#### Task description:
With the pictures removed, the data below must be transcribed in full and exactly.

#### Information shown:
▽
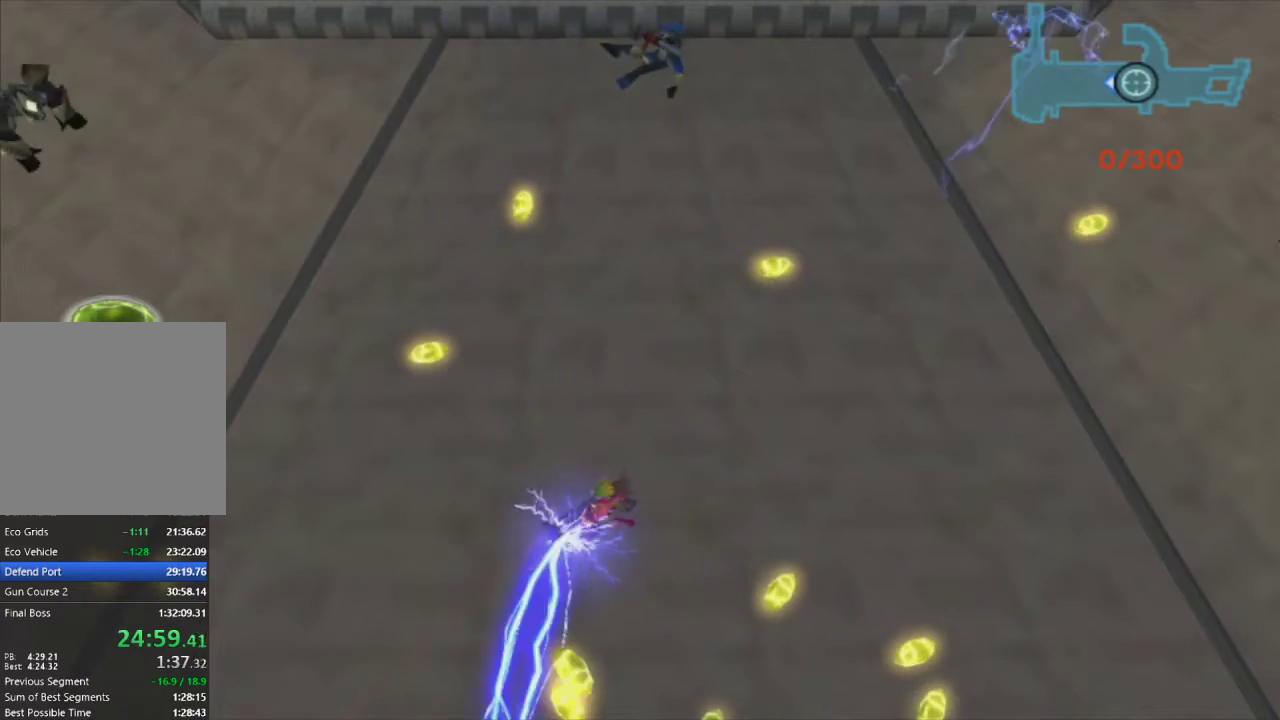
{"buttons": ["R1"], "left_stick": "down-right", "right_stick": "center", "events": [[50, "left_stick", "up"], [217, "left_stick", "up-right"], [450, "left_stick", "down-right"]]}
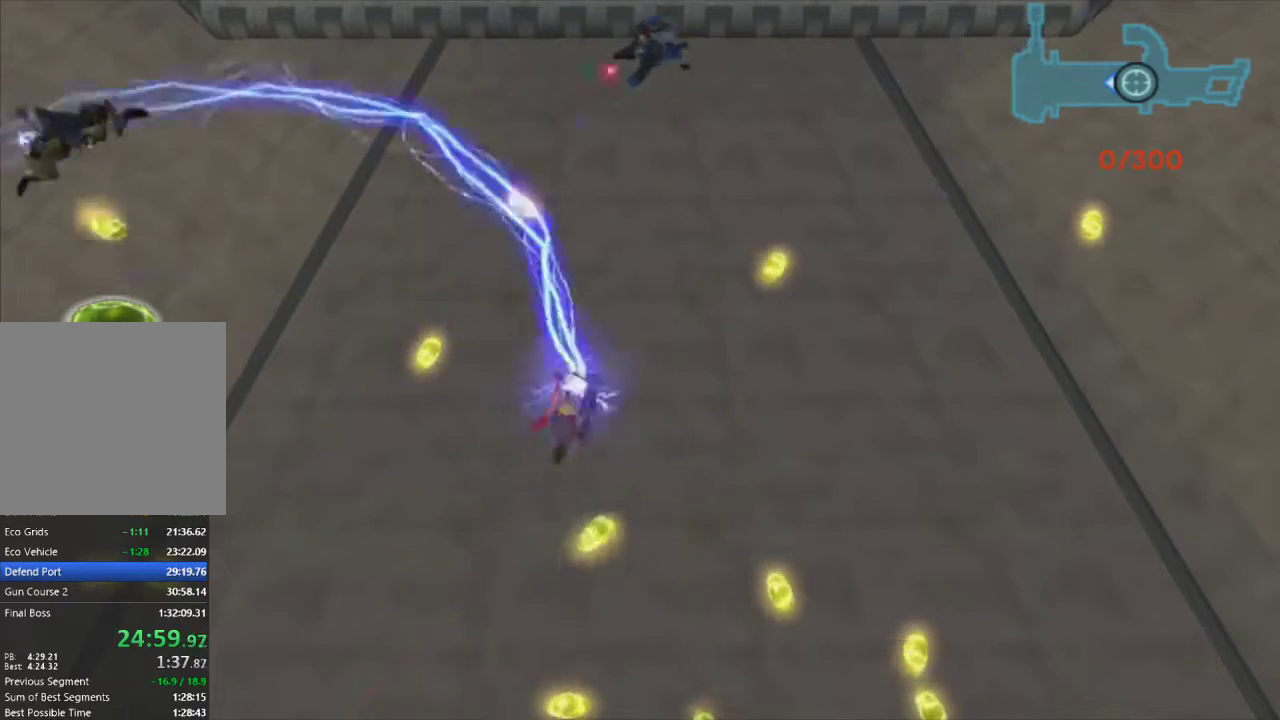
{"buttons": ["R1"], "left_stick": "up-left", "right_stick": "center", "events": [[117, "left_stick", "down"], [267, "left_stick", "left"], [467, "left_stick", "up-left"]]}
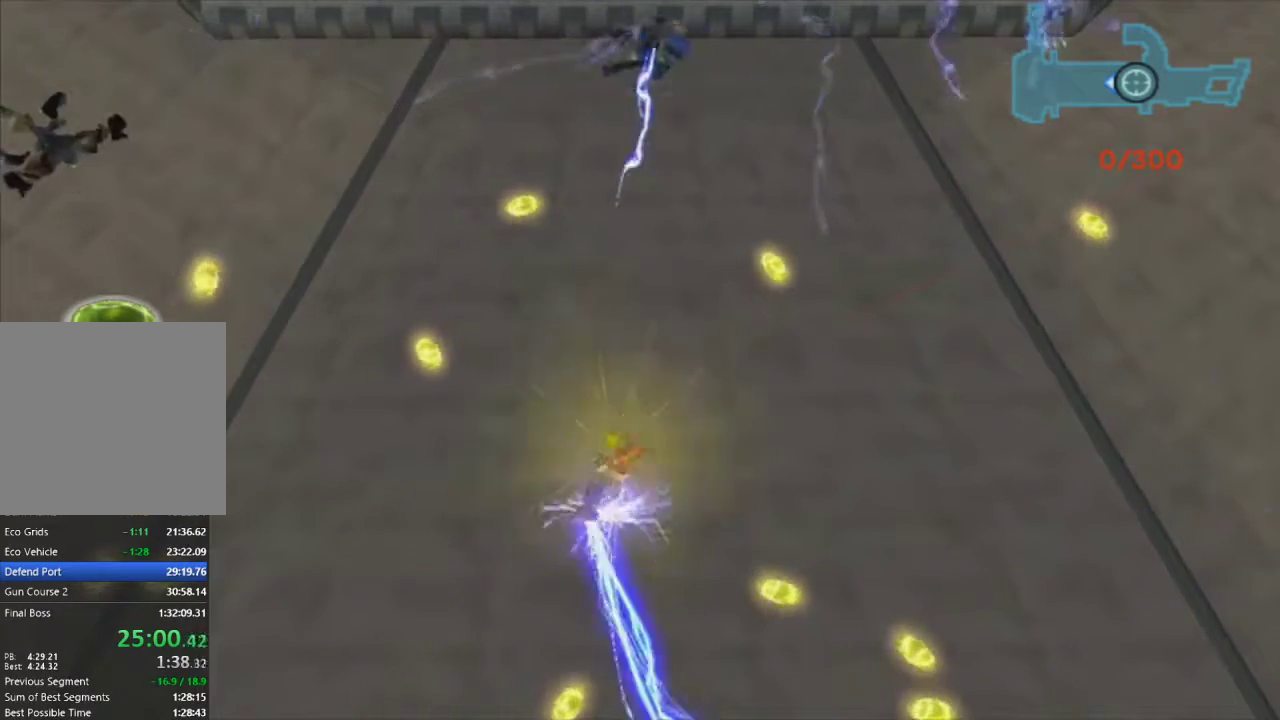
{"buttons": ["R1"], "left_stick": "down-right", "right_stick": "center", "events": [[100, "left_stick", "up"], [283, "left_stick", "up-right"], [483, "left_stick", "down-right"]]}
△
#### Exercise answer:
{"buttons": ["R1"], "left_stick": "down-right", "right_stick": "center", "events": [[50, "left_stick", "up"], [217, "left_stick", "up-right"], [450, "left_stick", "down-right"]]}
{"buttons": ["R1"], "left_stick": "up-left", "right_stick": "center", "events": [[117, "left_stick", "down"], [267, "left_stick", "left"], [467, "left_stick", "up-left"]]}
{"buttons": ["R1"], "left_stick": "down-right", "right_stick": "center", "events": [[100, "left_stick", "up"], [283, "left_stick", "up-right"], [483, "left_stick", "down-right"]]}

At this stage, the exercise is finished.